“别以为我真没办法反抗!”她撂下狠话。
“你可以试试。”容漓连眉头都没动一下,只以筷尖抵了抵那块糕点,随即掀起薄薄的眼皮,“三、二、一……”
姜念卿飞快的抓起芙蓉糕,不顾三七二十一地塞进嘴巴里,后一瞬便后悔起自己的下意识,只得再度含糊不清的放狠话:“你给唔等粗!”
嚼着食物说话,饼屑乱飞。
姜念卿几乎能看见,细小的碎末已经飞到那件仍湿着的鹤氅领口上了。
此行为非常不礼貌且会令人厌恶,尤其是面前这位有稍许洁癖的。
但她不以为耻,反以为荣。
没错,就是故意的。
最好能厌恶到赶紧放她走!
然而,姜念卿显然忘了一件事。
他们两个,还有什么没做过的,在她面前,男人哪里会有洁癖这一说。
当温热的触觉自唇角传来时,她难以置信的瞪大了眼,甚至忘记了闪躲。
他在……在……
容漓将剩下的芙蓉糕饼屑舔舐干净后,心情似乎变好了些,倒了杯温水放在她手边,站起身整了整衣袍,一边往外走,一边淡淡道:“今晚会过来,若不想再给本王机会,午膳记得多用些。”
糕饼噎人,姜念卿不至于跟自己过不去,正小口小口喝着水顺气,忽听此言,不禁暗骂一句这么晚才吃早饭,待会儿还要再多吃午饭,真当她是猪么!

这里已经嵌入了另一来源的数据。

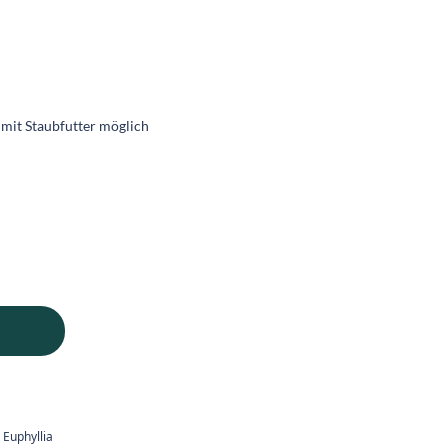
 mit Staubfutter möglich
,
Euphyllia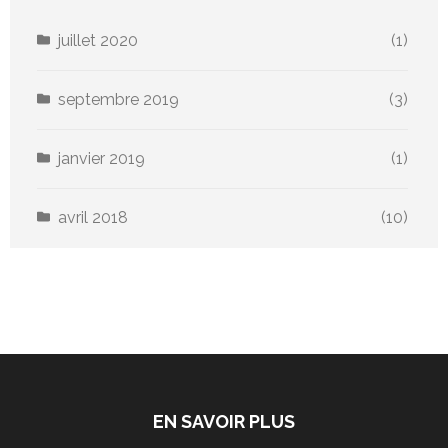
juillet 2020
(1)
septembre 2019
(3)
janvier 2019
(1)
avril 2018
(10)
EN SAVOIR PLUS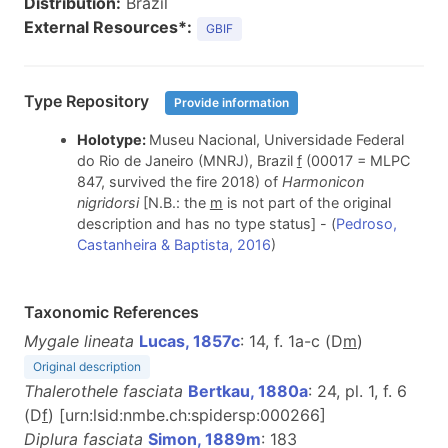
Distribution:
Brazil
External Resources*:
GBIF
Type Repository
Provide information
Holotype:
Museu Nacional, Universidade Federal
do Rio de Janeiro (MNRJ), Brazil
f
(00017 = MLPC
847, survived the fire 2018) of
Harmonicon
nigridorsi
[N.B.: the
m
is not part of the original
description and has no type status] - (
Pedroso,
Castanheira & Baptista, 2016
)
Taxonomic References
Mygale lineata
Lucas, 1857c
: 14, f. 1a-c (D
m
)
Original description
Thalerothele fasciata
Bertkau, 1880a
: 24, pl. 1, f. 6
(D
f
) [urn:lsid:nmbe.ch:spidersp:000266]
Diplura fasciata
Simon, 1889m
: 183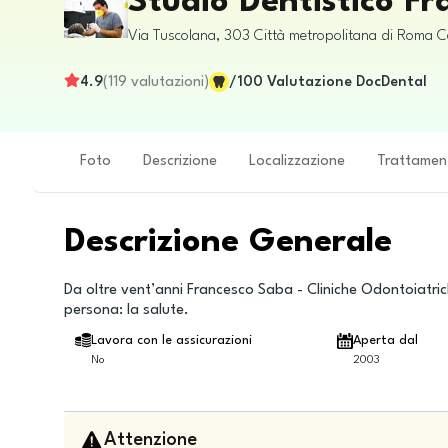
Studio Dentistico F
Via Tuscolana, 303
Città metropolitana di Roma C
4.9
(
119
valutazioni
)
/100
Valutazione DocDental
Foto
Descrizione
Localizzazione
Trattamen
Descrizione Generale
Da oltre vent’anni Francesco Saba - Cliniche Odontoiatric
persona: la salute.
Lavora con le assicurazioni
Aperta dal
No
2003
Attenzione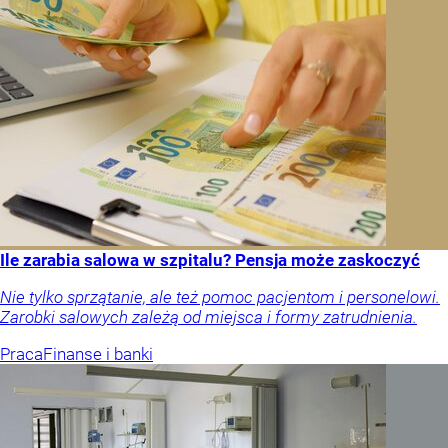
Ile zarabia salowa w szpitalu? Pensja może zaskoczyć
Nie tylko sprzątanie, ale też pomoc pacjentom i personelowi.
Zarobki salowych zależą od miejsca i formy zatrudnienia.
Praca
Finanse i banki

腹诽间,突然想起一事,忙不迭飞奔跟上,刚巧隔在了铁栅栏外。
侍卫扣好铜锁,再三检查后,将钥匙恭恭敬敬呈上:“王爷。”
“嗯。”容漓收起钥匙,当着姜念卿的面放入贴身腰袋内,面无表情道,“怎么,你以为只要跑得够快,就能出去了?”
“……”赤果果的羞辱。
不过识时务者为俊杰,她已经明白,这种时候跟他明目张胆的对着干毫无意义。
于是赶紧扒着栏杆喊道:“我没想跑,我只想见见我儿子!”
颀长的背影顿住,容漓回首,冷冷道:“以你的表现,还没有资格。”
“我特么……”
她一时失控,恨不得当场问候他全家。
勉强忍下,磨着牙根追问:“那请问,要如何表现,才算有资格!”
男人并未回答,迈开长腿,大步走远,转眼就消失于走廊拐角处。
姜念卿原地跺了下莲足,忿忿转身回屋,呯地一声甩上了房门。